Would the Minister accept that NICE is faced with an extremely difficult problem in continually having to consider the efficacy and affordability of new cancer drugs as they emerge in a National Health Service under financial constraint? Would he also accept that another major problem is emerging in relation to the orphan and ultra-orphan drugs now coming on stream for the treatment of rare diseases, which are equally deserving in many respects? How does he feel that the next Government—however they are constituted—will be able to consider this increasingly serious problem?

My Lords, the noble Lord is right that there is a particular issue around the appraisal of new cancer drugs. That is why NHS England, the Department of Health, cancer charities, NICE and the Ethical Medicines Industry Group, as well as the ABPI, are working together currently as part of a new working party tasked with finding the best way to get new cancer drugs appraised and commissioned for patients. A number of proposals have been looked at to reach an integrated process between NHS England and NICE which results in clear and final decisions on baseline commissioning of chemotherapy drugs.

My Lords, given the good news that the Minister just gave us about the working group looking at the future of some of these complex drugs, and the whole policy about “No decision about me without me”, would it not be sensible to have patients’ advocates, such as Prostate Cancer UK, able both to present and to appeal the case for a drug? It seems bizarre that this is the one area where there is no input of anybody other than the committee making the decision.

I differ slightly from my noble friend on this point. I think that the key determinant for the reprioritisation process has to be clinical input, and that is indeed what happened. It is necessary to have as objective a process as possible when looking at how to reprioritise a cash-limited fund of this kind.
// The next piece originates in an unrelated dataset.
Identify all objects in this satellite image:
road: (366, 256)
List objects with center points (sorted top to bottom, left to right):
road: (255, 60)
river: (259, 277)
My Lords, if I could come back to the noble Earl, the NICE processes make sure that patients are involved in every stage of the process. I do not understand why there is a difference between the NICE process, which is incredibly thorough and well regarded internationally, and this hurried rationing tool used by NHS England, which is more about its own budgetary problems than an effective solution to these issues.

My Lords, I do not agree about the hurried rationing tool, as the noble Lord puts it. The tool used by NHS England is one that has been tried and tested, and accepted and shared with the pharmaceutical industry. The point here, as I said in my original reply, is that there is due process here. NHS England believes that any patient group or third party not involved intimately with that due process would not be in a position to make a judgment about whether the process had been followed correctly.